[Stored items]

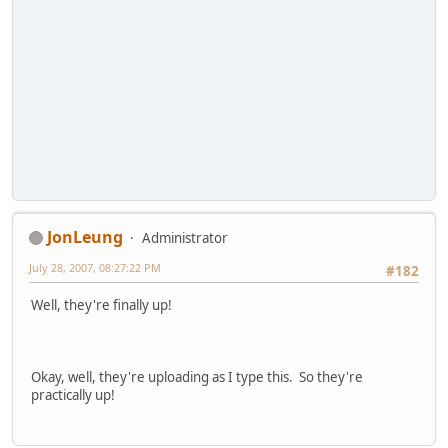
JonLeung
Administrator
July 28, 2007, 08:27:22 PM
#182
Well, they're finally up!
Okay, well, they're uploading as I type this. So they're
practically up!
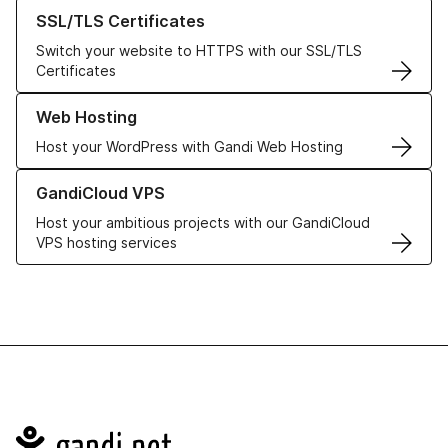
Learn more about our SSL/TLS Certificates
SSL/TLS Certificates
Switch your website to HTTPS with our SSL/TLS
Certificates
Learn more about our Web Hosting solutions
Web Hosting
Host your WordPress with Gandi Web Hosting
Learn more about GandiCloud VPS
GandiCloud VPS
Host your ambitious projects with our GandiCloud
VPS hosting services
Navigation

Directions for this task -
An exact reprint of every record is required, with the pictures omitted.

Response -
JonLeung
Administrator
July 28, 2007, 08:27:22 PM
#182
Well, they're finally up!
Okay, well, they're uploading as I type this. So they're
practically up!
Learn more about our SSL/TLS Certificates
SSL/TLS Certificates
Switch your website to HTTPS with our SSL/TLS
Certificates
Learn more about our Web Hosting solutions
Web Hosting
Host your WordPress with Gandi Web Hosting
Learn more about GandiCloud VPS
GandiCloud VPS
Host your ambitious projects with our GandiCloud
VPS hosting services
Navigation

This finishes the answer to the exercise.